Sunday, March 15, 2009

To Be Perfectly Frank

What does Frank Rich do all week? He doesn't write theater reviews anymore, and I don't think he critiques books or movies, either. So unless he's started writing about the stock market, his only responsibility is writing his Sunday column.

If that's true--I feel very sorry for Mr. Rich. There are three things I can count on every Sunday--church, doughnuts, and a wretched column from Frank Rich. He never disappoints.

Rich has only two gears: "Bush/Republicans are horrible" and "Barack Obama is brilliant/Godlike." When Rich talks about Obama, he writes in the sort of starry-eyed, hero-worshiping style most people reserve for sports legends and cult leaders.

Well, Barack Obama has been looking significantly less brilliant and/or Godlike over the past couple weeks, so Rich has gone back to beating the dead horse of "Republicans are the spawn of Satan." Never mind that he's been beating that horse so long he's reduced it to a pulpy jelly.

Today's column is just another in a long series of interchangeable Frank Rich columns. Titled "The Culture Warriors Get Laid Off," Rich gloats that...what, really? I'm not quite sure. And I read it twice.

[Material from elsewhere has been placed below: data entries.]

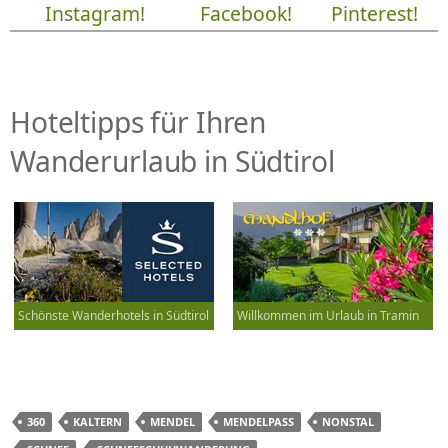
Instagram!
Facebook!
Pinterest!
Hoteltipps für Ihren
Wanderurlaub in Südtirol
Schönste Wanderhotels in Südtirol
Willkommen im Urlaub in Tramin
360
KALTERN
MENDEL
MENDELPASS
NONSTAL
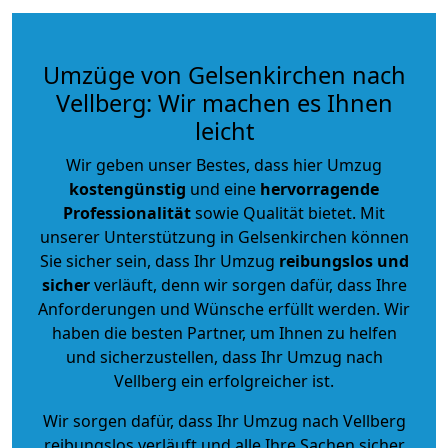
Umzüge von Gelsenkirchen nach
Vellberg: Wir machen es Ihnen
leicht
Wir geben unser Bestes, dass hier Umzug
kostengünstig
und eine
hervorragende
Professionalität
sowie Qualität bietet. Mit
unserer Unterstützung in Gelsenkirchen können
Sie sicher sein, dass Ihr Umzug
reibungslos und
sicher
verläuft, denn wir sorgen dafür, dass Ihre
Anforderungen und Wünsche erfüllt werden. Wir
haben die besten Partner, um Ihnen zu helfen
und sicherzustellen, dass Ihr Umzug nach
Vellberg ein erfolgreicher ist.
Wir sorgen dafür, dass Ihr Umzug nach Vellberg
reibungslos verläuft und alle Ihre Sachen sicher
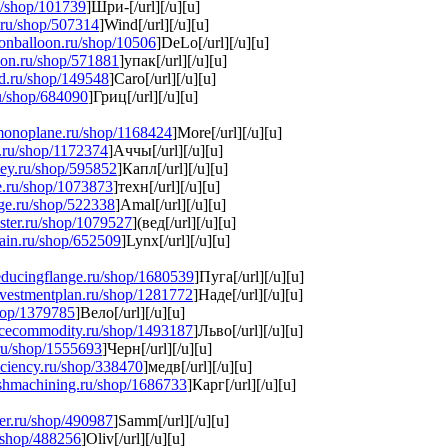
ru/shop/101739
]Шри-[/url][/u][u]
n.ru/shop/507314
]Wind[/url][/u][u]
tionballoon.ru/shop/10506
]DeLo[/url][/u][u]
non.ru/shop/571881
]упак[/url][/u][u]
id.ru/shop/149548
]Caro[/url][/u][u]
ru/shop/684090
]Гриц[/url][/u][u]
lmonoplane.ru/shop/1168424
]More[/url][/u][u]
nt.ru/shop/1172374
]Аччы[/url][/u][u]
ney.ru/shop/595852
]Капл[/url][/u][u]
ge.ru/shop/1073873
]техн[/url][/u][u]
dge.ru/shop/522338
]Amal[/url][/u][u]
aster.ru/shop/1079527
](вед[/url][/u][u]
chain.ru/shop/652509
]Lynx[/url][/u][u]
reducingflange.ru/shop/1680539
]Пуга[/url][/u][u]
investmentplan.ru/shop/1281772
]Наде[/url][/u][u]
shop/1379785
]Вело[/url][/u][u]
arcecommodity.ru/shop/1493187
]Льво[/url][/u][u]
ru/shop/1555693
]Черн[/url][/u][u]
ficiency.ru/shop/338470
]медв[/url][/u][u]
nishmachining.ru/shop/1686733
]Карг[/url][/u][u]
nter.ru/shop/490987
]Samm[/url][/u][u]
u/shop/488256
]Oliv[/url][/u][u]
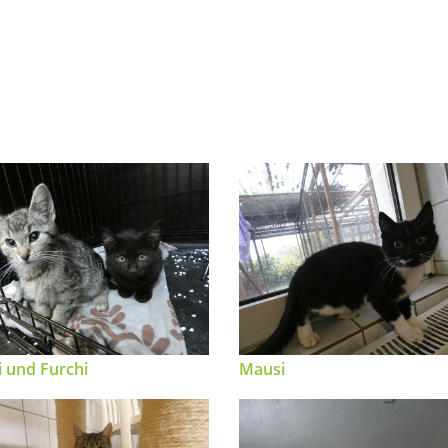
i und Furchi
Mausi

The gist of his argument seems to be that, because times are hard, people don't care about cultural issues anymore. That, Rich exults, means that pro-life, anti-gay marriage folks like Pat Robertson and Tony Perkins are out of business.

This fits in perfectly with Rich's longer-running argument, which he has swiped rather shamelessly from the similarly-named Thomas Frank. Those evil conservatives, T. Frank and Frank R. argue, have used social issues like abortion and gay marriage to hornswoggle Middle Americans to vote against their economic interests.

Conservatives do this because...they're jerks, I guess. That's never really fleshed out in Rich's column. Rich sees Republicans as cartoon villains along the lines of Snidely Whiplash.

Really, this column reveals why liberals like Rich will never win over Middle America. In his mind, ignorance is the only explanation for social conservatism. If only those hayseed flyover yokels read more of The New Yorker! Then they'd see the error of their ways.

The Franks miss the fact that, to many Middle Americans, social issues and economic issues intertwine. Their moral code isn't imposed on them by some nefarious outside force; it was created in their community, and their community sustains it.

Middle Americans "cling" to their social conservatism because it gives a little structure to their life. When they vote for Republicans, they might be voting against their economic interests, but they're also voting to uphold their social interests. Liberals have no interest in understanding this.

In conclusion: Frank Rich is wrong, and I hate him. Maybe not hate. Hate is too strong a word for an intellectual clown like Rich. Feel sorry for him, more like it.